Now, this really surprised me when I researched the issue today, because the book I’ve been preparing is the third book in a series and is the third book to use that same font. Why I didn’t notice, or why it didn’t seem to matter, the last two times is beyond me, but this time, it came up as a problem in CreateSpace’s Interior Reviewer.

What I discovered is that Microsoft Word won’t or can’t embed Open Type fonts even if you have license permissions for those fonts to be embedded. I checked, and sure enough, I have the right permissions. Word just won’t embed Open Type fonts.

The solution was ditching the Word “save to PDF” option, and a search for a decent PDF printer that would embed those fonts for me. I installed several, including doPDF, CutePDF, and finally, PDF Creator (their website seems to be a bit broken, but this is the one that worked for me in the end). I couldn’t get any of them to print to the right sized paper for my book (5×8).

Turns out I had to create a new “form” for my printers.
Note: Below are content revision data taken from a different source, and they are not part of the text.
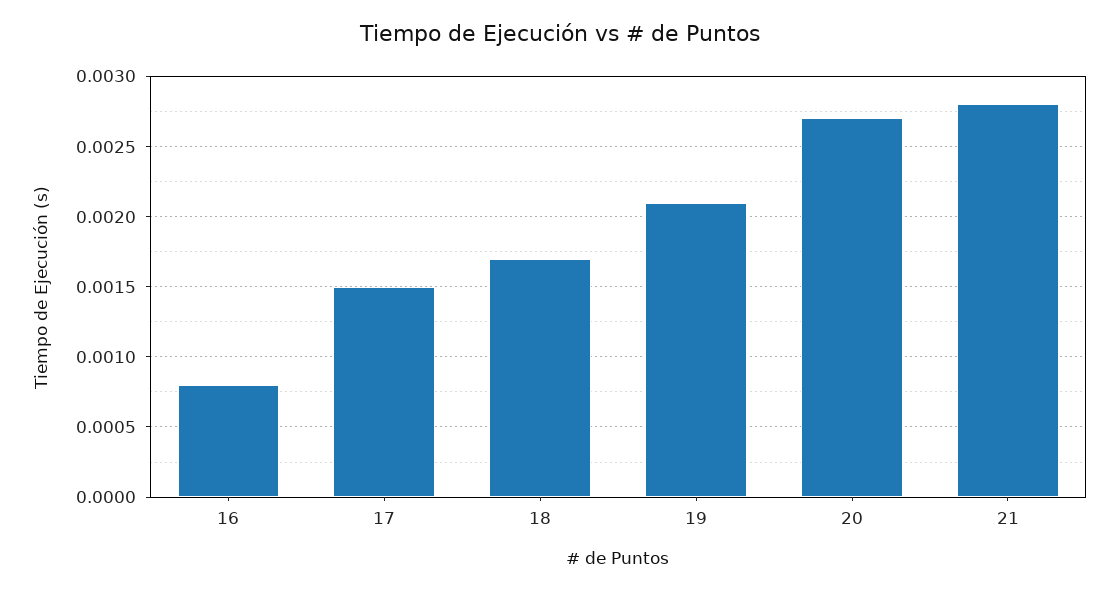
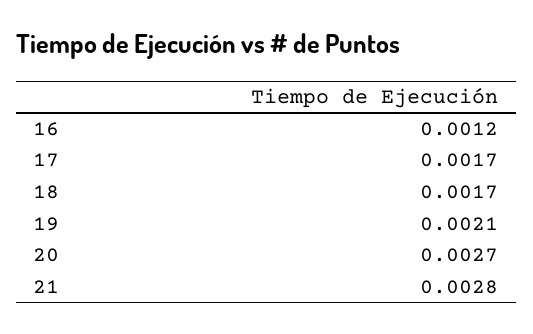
16: 0.0008 -> 0.0012
17: 0.0015 -> 0.0017

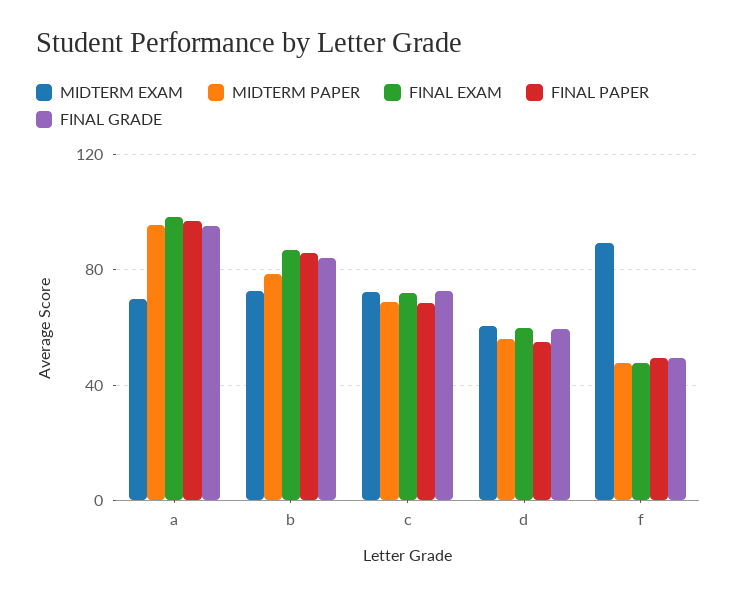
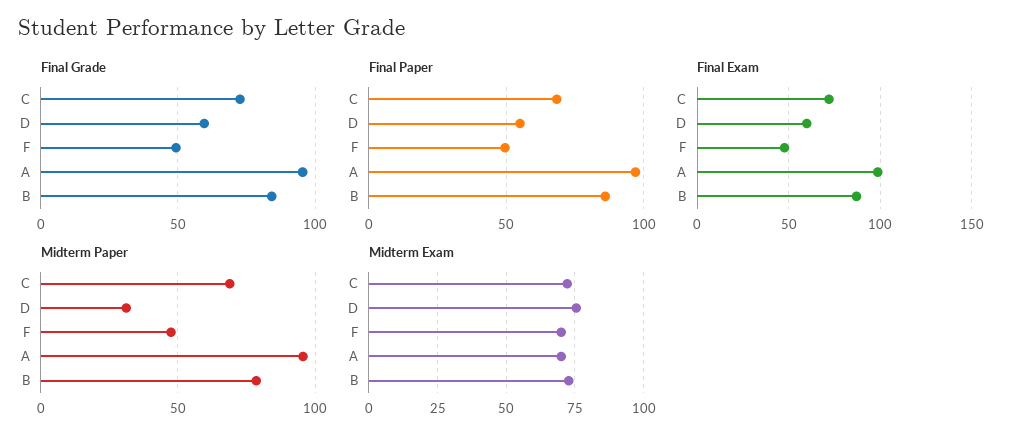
MIDTERM EXAM, d: 60 -> 75
MIDTERM PAPER, d: 55 -> 30
MIDTERM EXAM, f: 90 -> 70

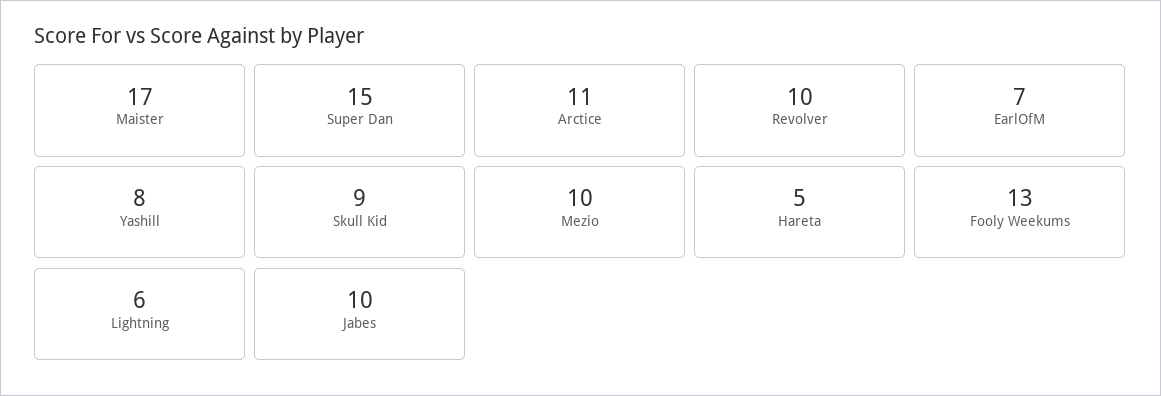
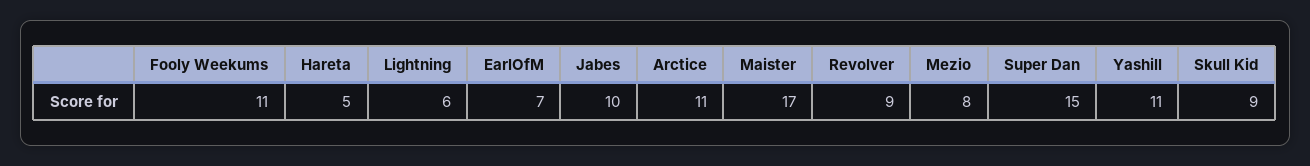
Revolver: 10 -> 9
Yashill: 8 -> 11
Mezio: 10 -> 8
Fooly Weekums: 13 -> 11

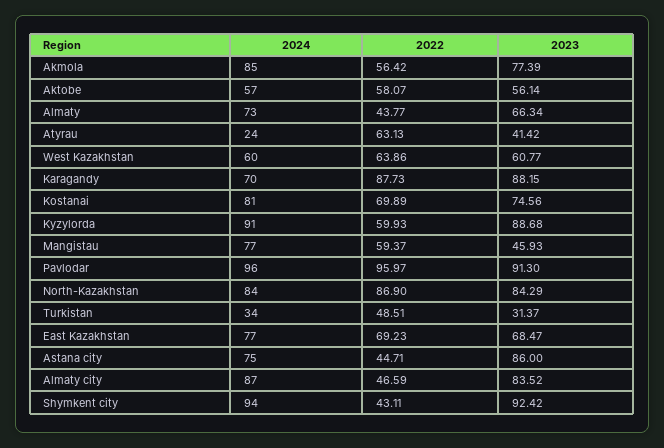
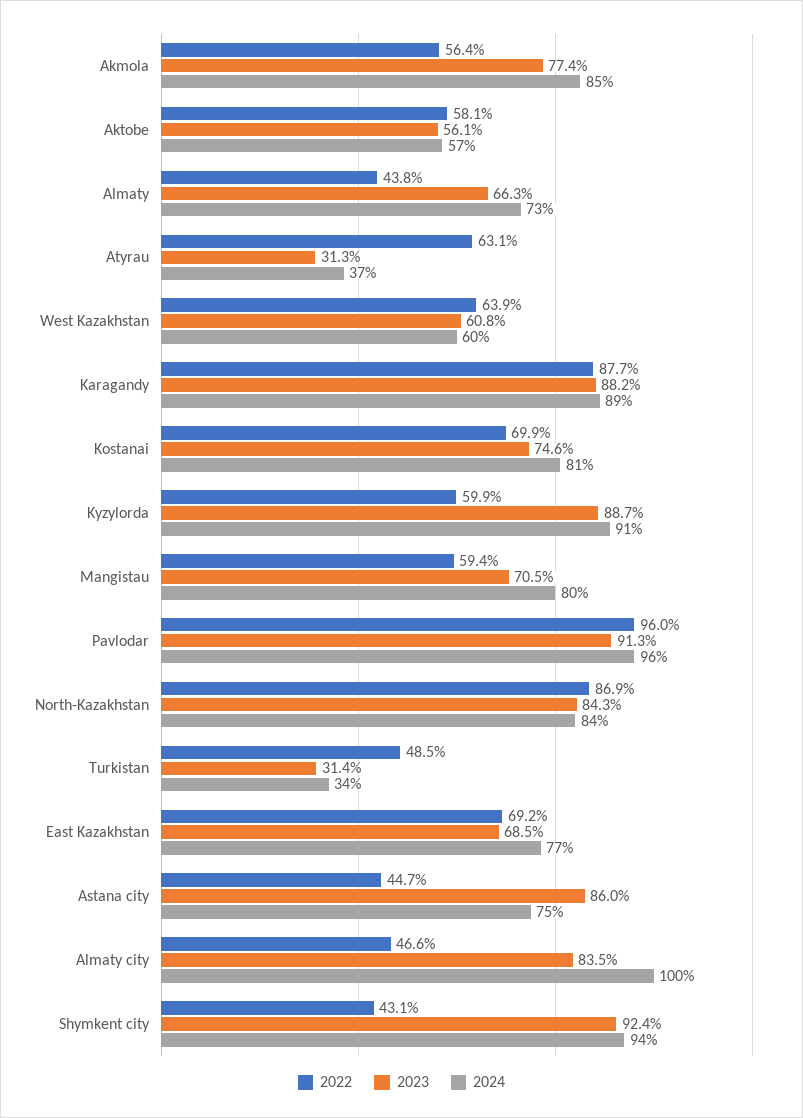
2024, Atyrau: 24 -> 37
2023, Atyrau: 41.42 -> 31.3
2024, Karagandy: 70 -> 89
2024, Mangistau: 77 -> 80
2023, Mangistau: 45.93 -> 70.5
2024, Almaty city: 87 -> 100

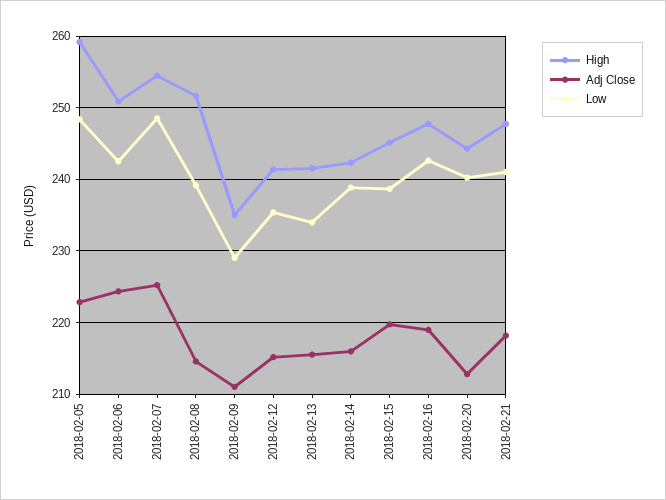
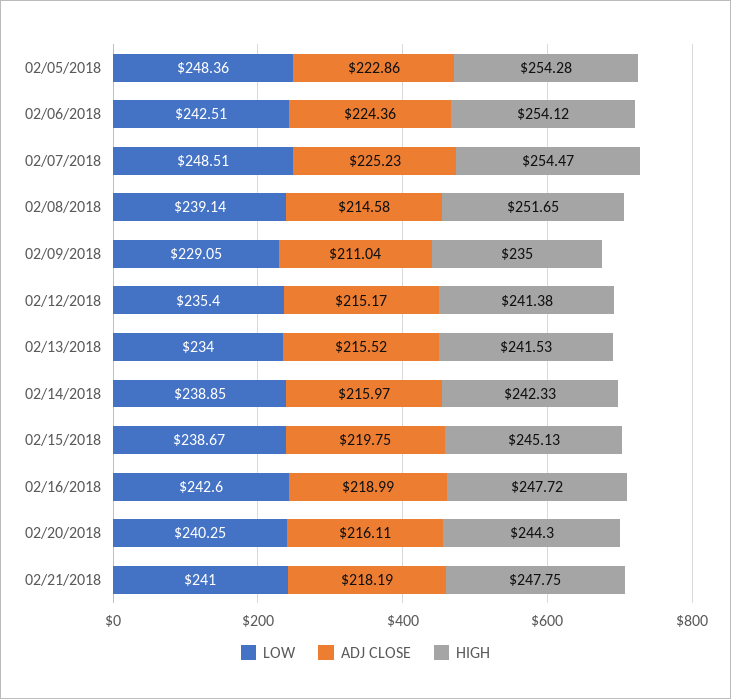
High, 2018-02-05: 259 -> 254.28
High, 2018-02-06: 251 -> 254.12
Adj Close, 2018-02-20: 213 -> 216.11

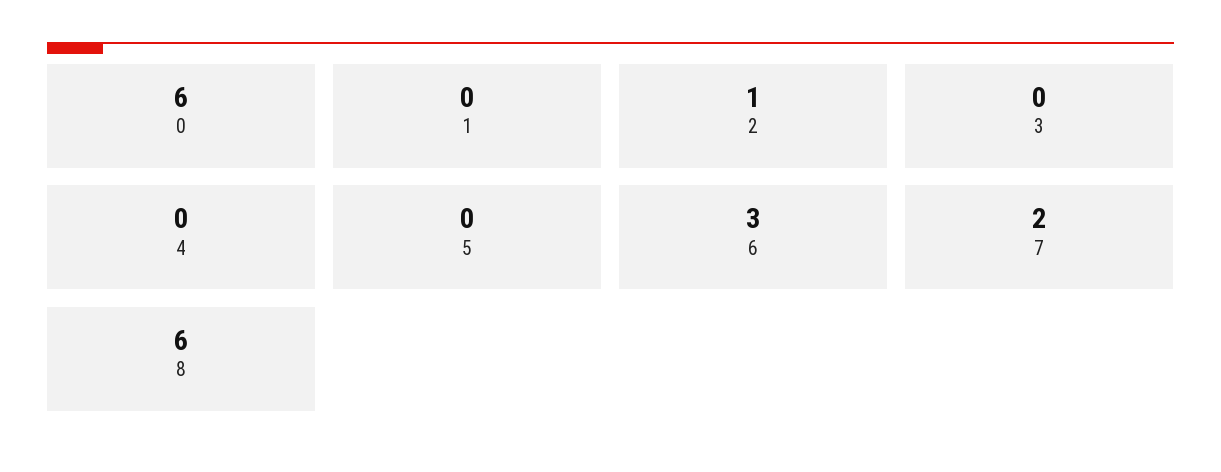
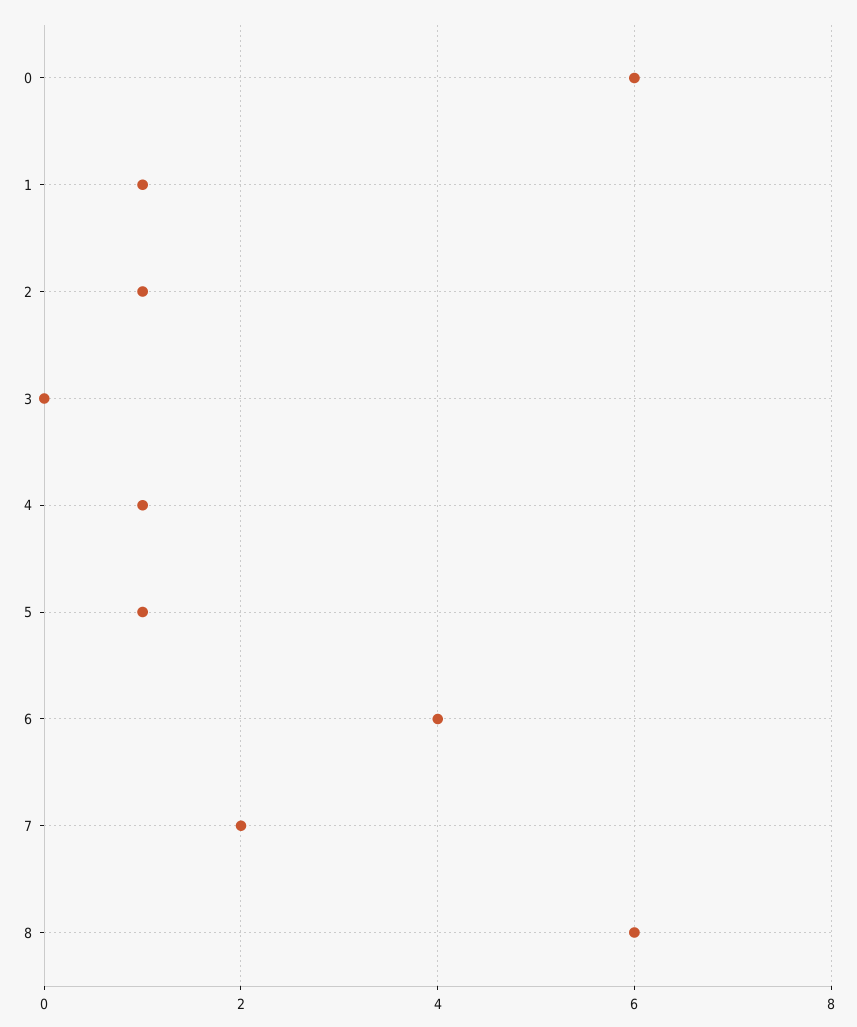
1: 0 -> 1
4: 0 -> 1
5: 0 -> 1
6: 3 -> 4

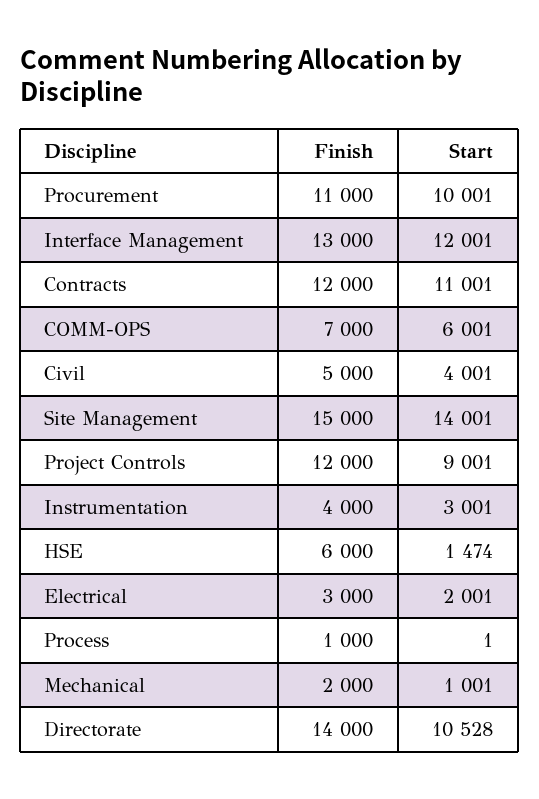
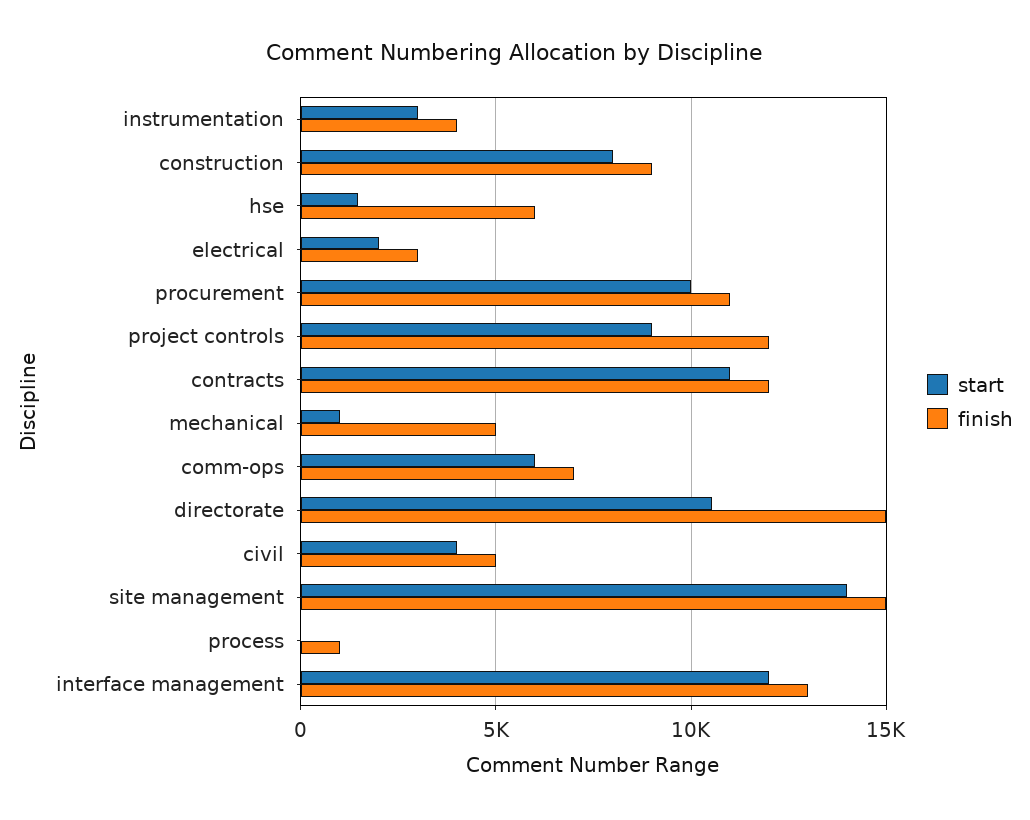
Finish, Mechanical: 2000 -> 5000
Finish, Directorate: 14000 -> 15000
Start, construction: none -> 8000
Finish, construction: none -> 9000

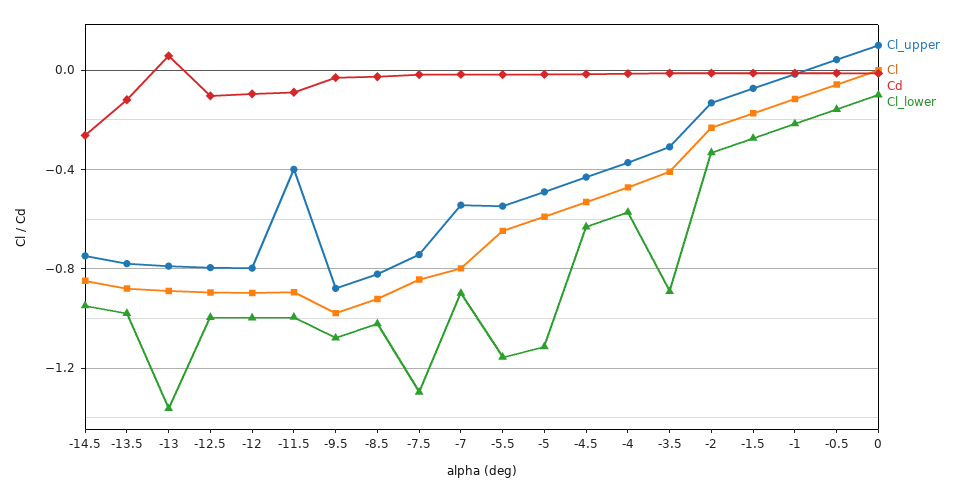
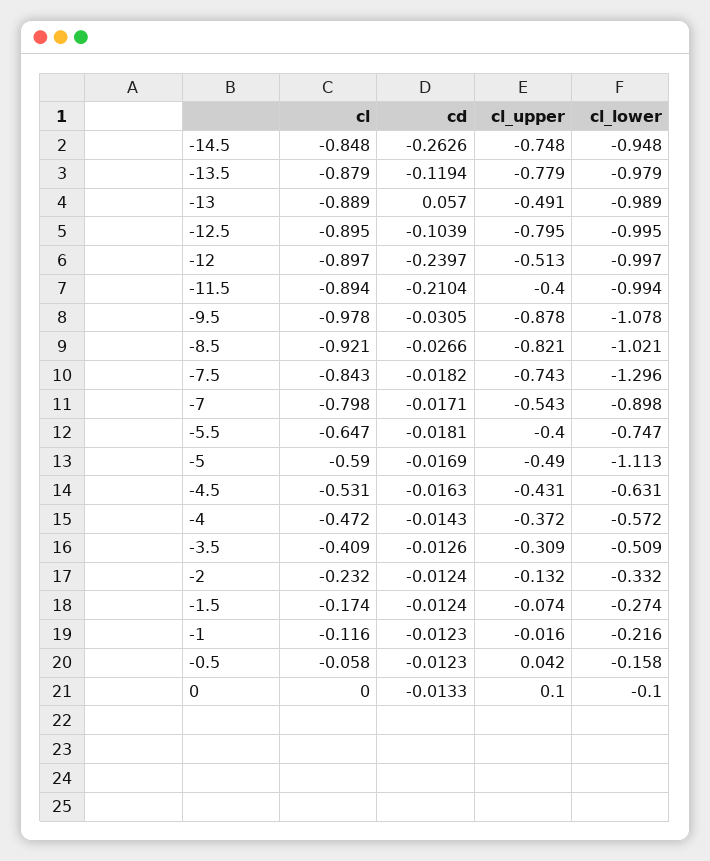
Cl_upper, -13: -0.8 -> -0.491
Cl_lower, -13: -1.35 -> -0.989
Cl_upper, -12: -0.8 -> -0.513
Cd, -12: -0.1 -> -0.2397
Cd, -11.5: -0.1 -> -0.2104
Cl_upper, -5.5: -0.55 -> -0.4
Cl_lower, -5.5: -1.15 -> -0.747
Cl_lower, -3.5: -0.9 -> -0.509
That was tricky to find, since I’d never heard of this before. I found it under my control panel, printers, and when I clicked one of my printers, it was something I needed to do in the “Print server properties.” I created a new 5×8 form, with measurements of, you guessed it, 5×8 inches, and then when I “printed” my Word docx to the PDF Creator printer, it saved just fine!

A lot of work just to get some fonts embedded in a PDF file but it was worth it to know I’ve done it right.* I’m left wondering, though, how in the world did I get my last two books in this series through CreateSpace?

Also, although I ended up using PDF Creator to successfully create my PDF file, I have to wonder if the others would have worked just fine once I had created the new 5×8 form. I didn’t discover that I needed to do that until I found a FAQ on the PDFforge.org website, Word documents with custom page size are converted in default size:

By default, PDFCreator only knows the paper formats that are created when it is installed. If a custom format is defined in Word, PDFCreator does not recognize it and thus Word will use the default page size.

To create new paper formats, they have to be created under Print Management->Server settings. There you can create name and dimensions of the format. Aftwards, you can use it in Word.

And there was the tricky bit. I had no idea what “Print Management->Server settings” meant. But once I figured it all out and did it, my file came out great.

I uploaded it earlier this evening, and there weren’t any apparent issues according to CreateSpace. Yay!

*What I really need to do is learn Adobe InDesign, but for what I do, it’s just not worth it at the moment.